Олаф глубоко вздохнул, стараясь проделать это как можно менее резко.

Чем же он так разозлил судьбу, что теперь вынужден проникаться чисто человеческими чувствами?

— Клаус, если ты так уснёшь, я тебя никуда не понесу, — негромко предупредил мужчина и соврал, безбожно соврал — конечно, он донёс бы. — Иди, ложись.

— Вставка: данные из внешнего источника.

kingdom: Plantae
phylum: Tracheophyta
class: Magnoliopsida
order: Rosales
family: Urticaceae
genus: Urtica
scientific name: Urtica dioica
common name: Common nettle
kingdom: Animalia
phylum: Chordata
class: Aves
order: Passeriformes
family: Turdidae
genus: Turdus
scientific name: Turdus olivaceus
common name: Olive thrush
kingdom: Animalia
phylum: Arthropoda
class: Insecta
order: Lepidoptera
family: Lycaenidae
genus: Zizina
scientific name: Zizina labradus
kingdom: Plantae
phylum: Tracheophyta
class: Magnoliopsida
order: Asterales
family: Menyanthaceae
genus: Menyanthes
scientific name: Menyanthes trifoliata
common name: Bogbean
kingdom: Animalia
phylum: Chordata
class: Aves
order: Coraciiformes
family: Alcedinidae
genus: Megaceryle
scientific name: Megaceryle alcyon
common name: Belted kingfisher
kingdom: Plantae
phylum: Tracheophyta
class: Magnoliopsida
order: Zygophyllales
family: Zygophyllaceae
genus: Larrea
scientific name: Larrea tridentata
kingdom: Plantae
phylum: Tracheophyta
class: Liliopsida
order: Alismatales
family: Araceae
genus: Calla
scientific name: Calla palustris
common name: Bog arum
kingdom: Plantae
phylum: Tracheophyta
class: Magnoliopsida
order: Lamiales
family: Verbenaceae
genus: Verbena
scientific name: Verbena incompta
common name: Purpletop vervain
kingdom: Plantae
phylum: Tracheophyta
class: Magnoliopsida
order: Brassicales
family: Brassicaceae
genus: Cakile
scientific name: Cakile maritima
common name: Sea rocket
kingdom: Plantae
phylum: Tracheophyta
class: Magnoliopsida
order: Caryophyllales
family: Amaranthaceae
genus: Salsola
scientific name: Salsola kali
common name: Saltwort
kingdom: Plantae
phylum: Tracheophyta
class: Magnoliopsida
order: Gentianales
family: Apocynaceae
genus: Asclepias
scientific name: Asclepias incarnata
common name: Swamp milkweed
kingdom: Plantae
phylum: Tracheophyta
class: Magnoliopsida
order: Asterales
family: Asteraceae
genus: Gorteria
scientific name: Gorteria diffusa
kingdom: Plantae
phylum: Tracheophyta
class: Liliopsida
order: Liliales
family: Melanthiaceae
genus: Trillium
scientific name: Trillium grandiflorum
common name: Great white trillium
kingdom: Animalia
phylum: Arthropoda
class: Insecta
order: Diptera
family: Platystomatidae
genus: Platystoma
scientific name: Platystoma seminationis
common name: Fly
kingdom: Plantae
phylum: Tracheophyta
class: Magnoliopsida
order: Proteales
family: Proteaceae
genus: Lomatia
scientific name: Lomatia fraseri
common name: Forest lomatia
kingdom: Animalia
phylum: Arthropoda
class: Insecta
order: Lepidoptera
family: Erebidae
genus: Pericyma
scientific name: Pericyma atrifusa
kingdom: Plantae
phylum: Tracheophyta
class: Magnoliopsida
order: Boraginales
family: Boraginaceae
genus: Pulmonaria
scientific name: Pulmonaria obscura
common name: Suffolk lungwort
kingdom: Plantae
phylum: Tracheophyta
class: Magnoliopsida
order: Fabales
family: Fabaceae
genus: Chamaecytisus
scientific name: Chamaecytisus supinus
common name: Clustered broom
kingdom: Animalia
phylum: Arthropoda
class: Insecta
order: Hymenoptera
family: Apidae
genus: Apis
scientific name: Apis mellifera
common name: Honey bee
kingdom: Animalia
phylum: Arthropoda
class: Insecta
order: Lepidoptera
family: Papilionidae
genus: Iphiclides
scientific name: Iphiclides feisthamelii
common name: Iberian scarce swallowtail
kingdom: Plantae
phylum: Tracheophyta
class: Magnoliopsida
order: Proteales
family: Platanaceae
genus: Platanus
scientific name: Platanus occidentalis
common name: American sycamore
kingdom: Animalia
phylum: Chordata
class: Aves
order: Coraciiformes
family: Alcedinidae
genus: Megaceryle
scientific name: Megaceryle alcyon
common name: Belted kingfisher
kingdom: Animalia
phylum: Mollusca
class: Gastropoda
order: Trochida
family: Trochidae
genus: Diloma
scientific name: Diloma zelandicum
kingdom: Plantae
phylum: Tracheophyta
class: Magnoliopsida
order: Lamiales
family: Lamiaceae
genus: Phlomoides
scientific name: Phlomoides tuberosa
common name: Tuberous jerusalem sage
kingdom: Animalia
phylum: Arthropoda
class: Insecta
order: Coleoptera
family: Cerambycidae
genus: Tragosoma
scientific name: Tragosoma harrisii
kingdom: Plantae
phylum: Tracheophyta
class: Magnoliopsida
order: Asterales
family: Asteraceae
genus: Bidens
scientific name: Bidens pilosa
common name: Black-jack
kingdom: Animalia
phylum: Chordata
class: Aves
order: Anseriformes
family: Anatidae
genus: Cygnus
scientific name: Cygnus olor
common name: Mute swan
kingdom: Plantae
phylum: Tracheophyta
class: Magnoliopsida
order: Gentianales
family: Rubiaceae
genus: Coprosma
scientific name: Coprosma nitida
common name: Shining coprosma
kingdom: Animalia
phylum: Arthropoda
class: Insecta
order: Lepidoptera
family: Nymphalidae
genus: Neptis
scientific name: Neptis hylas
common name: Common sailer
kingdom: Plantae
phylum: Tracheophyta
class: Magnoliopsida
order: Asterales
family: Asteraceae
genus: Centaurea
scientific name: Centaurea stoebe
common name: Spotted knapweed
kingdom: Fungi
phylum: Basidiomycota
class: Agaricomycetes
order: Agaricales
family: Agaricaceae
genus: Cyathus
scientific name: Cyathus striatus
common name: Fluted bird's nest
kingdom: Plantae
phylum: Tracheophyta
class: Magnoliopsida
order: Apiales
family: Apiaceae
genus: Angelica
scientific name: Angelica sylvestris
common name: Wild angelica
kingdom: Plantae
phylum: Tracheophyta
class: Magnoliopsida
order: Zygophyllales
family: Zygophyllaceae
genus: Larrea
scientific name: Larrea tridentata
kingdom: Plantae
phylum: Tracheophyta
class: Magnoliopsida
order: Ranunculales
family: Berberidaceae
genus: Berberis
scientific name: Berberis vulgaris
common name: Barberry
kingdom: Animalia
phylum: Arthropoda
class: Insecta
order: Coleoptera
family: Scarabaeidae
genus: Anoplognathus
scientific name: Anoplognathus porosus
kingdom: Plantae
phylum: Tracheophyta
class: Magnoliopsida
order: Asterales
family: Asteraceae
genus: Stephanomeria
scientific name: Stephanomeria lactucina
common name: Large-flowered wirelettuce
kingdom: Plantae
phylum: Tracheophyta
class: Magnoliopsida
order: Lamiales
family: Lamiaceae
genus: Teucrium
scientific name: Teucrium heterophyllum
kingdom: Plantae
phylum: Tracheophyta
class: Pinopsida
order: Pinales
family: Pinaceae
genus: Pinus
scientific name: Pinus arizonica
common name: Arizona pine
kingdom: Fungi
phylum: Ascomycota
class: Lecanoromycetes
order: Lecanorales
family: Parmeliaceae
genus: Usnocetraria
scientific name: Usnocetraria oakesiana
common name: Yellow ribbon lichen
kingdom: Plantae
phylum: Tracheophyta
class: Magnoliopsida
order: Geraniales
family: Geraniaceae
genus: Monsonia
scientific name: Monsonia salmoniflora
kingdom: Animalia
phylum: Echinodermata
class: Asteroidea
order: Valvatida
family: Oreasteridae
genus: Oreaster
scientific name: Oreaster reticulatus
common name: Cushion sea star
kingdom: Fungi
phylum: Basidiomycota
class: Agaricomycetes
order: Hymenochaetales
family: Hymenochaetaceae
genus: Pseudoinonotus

Послышалось негромкое мычание — то ли выражающее слабый протест, то ли недовольное согласие — и после мальчишка зашевелился.

Ещё через несколько минут он поднялся, выпутавшись из объятий и, тихо поблагодарив Олафа, направился к знакомому дивану. Мужчина же ещё какое-то время сидел в прежнем положении.

«Надо будет узнать, что всё-таки случилось с его сёстрами, — подумалось Олафу. — Если они, живые ли, мёртвые ли, но на территории леса, это будет несложно. Хотя, не хотелось бы, конечно, приносить мальчишке печальную весть».

Вскоре он тоже поднялся, намереваясь также лечь спать. Какой бы могущественной ни была его истинная форма, человеческое тело, в котором он проводил большую часть времени, достаточно легко утомлялось — это, конечно, был один из минусов этой оболочки, но незначительный на фоне преимуществ.

Устраиваясь на другой половине дивана, Олаф подумал, что так не будет продолжаться вечно, что однажды Клаус узнает правду — это неизбежно. Но это будет потом, а сейчас можно просто насладиться чувством умиротворения — не только своим, но и Клауса.

А Клаус в этот момент думал о том, с кем в данный момент лежит в одной постели. Его рассказ в деревне встретили с недоумением: никто не знал ни о каком леснике. Вывод напрашивался сам собой, а слова какой-то старушки о подобных случаях только подкрепляли его домыслы. В принципе эта версия объясняла многие вещи: например то, что Олаф не имеет собаки. Он живёт в огромном лесу, о фауне которого ходят настоящие легенды и при этом полагается только на себя и на старое ружьё. Но всё мгновенно вставало на свои места: ему не нужна собака, ведь тот, кого все боятся — это он сам.

Клаус не нашёл своих сестёр и шёл в лес со смешанными чувствами. Он не мог знать наверняка, причастен ли Олаф к пропаже девочек, и всё равно немного злился. Однако у него было время подумать.

Дорогу он запомнил удивительно хорошо — ноги словно сами его вели к дому хозяина леса. А он всё думал, и думал, и думал… И в конце концов как-то от злости пришёл к отчаянию. Последние две сотни метров он преодолевал, уже будучи готовым ко всему. Он даже готов был умереть: что ещё остаётся ему, мальчишке, который остался в полном одиночестве? А, судя по историям местных жителей, смерть — это самое лёгкое и самое вероятное, что может произойти в этом лесу.

Но как же он удивился, когда увидел лесника точно таким же, как пару дней назад. Он, верно, ждал, что непременно увидит монстра. Но нет, Олаф, как и тогда, выглядел простым человеком. Причём человеком, способным на сопереживание и заботу.

И поэтому Клаус позволил себе оставить все вопросы на потом, не думать о том, что носит облик этого мужчины. Потому что именно здесь и сейчас Клаус Бодлер чувствовал себя в безопасности. Что бы ни готовила для него жизнь, сейчас, когда он лежит в полудрёме на диване в этом доме, это не имеет никакого значения. Потому что сейчас всё хорошо.